Penelitian yang dilakukan oleh Silvanindya (2003), terhadap Eucheuma Cottonii yang dibudidayakan di perairan Situbondo yang memiliki kondisi lingkungan yang hampir sama dengan Pulau Permaan yaitu sering dilalui oleh perahu motor dan kapal-kapal nelayan, terungkap bahwa Eucheuma Cottonii mengakumulasi Pb dengan konsentrasi rata – rata berkisar antara 0,19 – 0,94 ppm yang melebihi ambang batas maksimum sebesar 0,05 ppm (Mansur,1982; Djamal 1985; Aziz 1992)

Adanya konsentrasi Pb pada rumput laut dari perairan Pulau Permaan berasal dari buangan kapal nelayan berbahan bakar bensin di perairan ini terutama yang berada didekat pelabuhan karena dipelabuhan tersebut terdapat sekitar puluhan kapal. Sumber-sumber lain yang mungkin adalah dari cat pelapis dinding kapal nelayan dan pembuangan limbah yang mengandung timbal oleh warga yang bermukim di wilayah tersebut.

Berdasarkan SNI No.7387-2009 tentang kadar maksimum logam timbal pada rumput laut yang diperbolehkan adalah 0,5 mg/kg, maka sampel I A dan sampel I B melebihi ambang batas dan tidak memenuhi standar untuk dikonsumsi dan untuk sampel II A,II B, III A dan III B masih berada dalam ambang batas yang ditetapkan untuk dikonsumsi.

Penelitian tentang kadar timbal pada rumput laut juga pernah dilakukan oleh Silvanindya (2003), bahwa Eucheuma cottonii yang dibudidayakan di perairan Situbondo mengakumulasi Pb dengan konsentrasi rata-rata berkisar antara 0, 19 – 0, 94 ppm dimana konsentrasi ini telah melebihi ambang batas yang ditetapkan oleh SNI No.7387-2009, Hal ini menyebabkan laju pertumbuhan Eucheuma cottonii menurun. Logam berat yang terdapat di perairan dapat diserap dan terakumulasi dalam thallus rumput laut. Pada prinsipnya logam berat mempengaruhi tumbuhan dengan cara mengganti kedudukan ion – ion esensial dalam sel. Dari beberapa penelitian menyebutkan bahwa beberapa spesies rumput laut bermanfaat dalam menyerap logam berat sehingga kandungan logam berat yang mencemari badan perairan dapat pindah atau masuk dalam thallus rumput laut. Logam berat dapat mengacau sistem metabolisme dan menurunkan produktifitas rumput laut. Akumulasi logam berat dipengaruhi oleh lama pemaparan. Hal ini dapat menyebabkan semakin lama pemaparan maka semakin banyak logam berat khususnya Pb yang terakumulasi dalam thallus.

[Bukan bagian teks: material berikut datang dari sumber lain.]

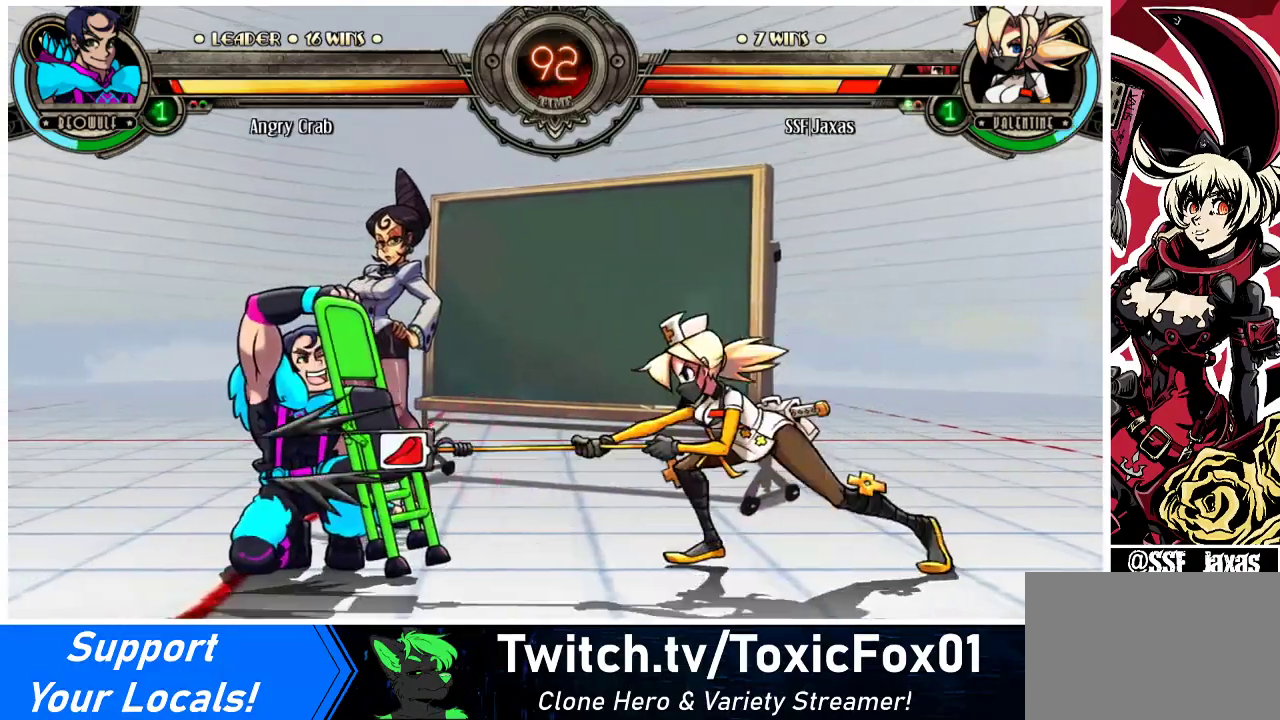
{"buttons": ["DPAD_LEFT"], "events": [[233, "R2", "down"], [367, "R2", "up"], [433, "DPAD_DOWN", "down"], [467, "DPAD_LEFT", "down"], [500, "DPAD_DOWN", "up"]]}
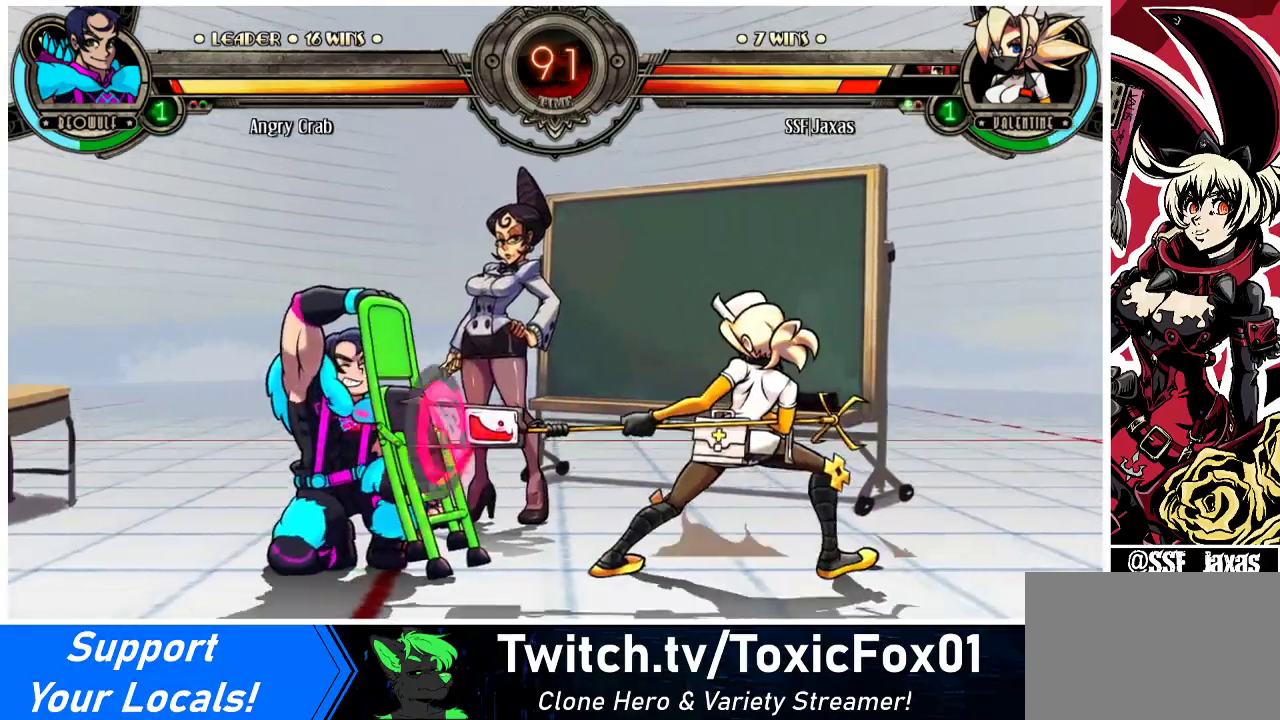
{"buttons": [], "events": [[67, "DPAD_LEFT", "up"], [67, "R1", "down"], [133, "R1", "up"]]}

Penelitian yang lain juga dilakukan oleh Nurlaelah Fattah (2011) didaerah Takalar dan Sinjai dimana kadar timbal pada rumput laut yang diperoleh adalah 0,250-0,260 ppm dan 0,0450-0,0470 ppm. Tingginya logam berat timbal di Takalar dibanding dengan Sinjai disebabkan daerah budidaya rumput laut merupakan jalur transportasi pelayaran kapal-kapal angkutan umum maupun kapal penangkap ikan.

TINJAUAN PUSTAKA

Bahaya Timbal bagi Manusia

Menurut Darmono, 2001.Mekanisme toksisitas dari logam timbal dibedakan menurut beberapa organ yang dipengaruhinya yaitu sebagai berikut:

a. Sistem hemopoitetik: timbal menghambat sistem pembentukan hemoglobin sehingga menyebabkan anemia.

b. Sistem syaraf pusat dan tepi: dapat menyebabkan gangguan encefalopati (gangguan pertumbuhan otak) dan gejala saraf perifer.

c. Sistem ginjal: dapat menyebabkan aminoasiduria, fosfaturia, glukosuria, nefropati, fibrosis, dan antrofi glomerular.

d. Sistem gastro-intestinal: menyebabkan kolik dan konstipasi.

e. Sistem kardiovaskuler: menyebabkan peningkatan permeabilitas kapiler pembuluh darah.

f. Sistem reproduksi: dapat menyebabkan kematian janin waktu melahirkan pada wanita, serta hipospermi, dan teratospermia pada pria.

g. Sistem indokrin: mengakibatkan gangguan fungsi tiroid dan fungsi adrenal.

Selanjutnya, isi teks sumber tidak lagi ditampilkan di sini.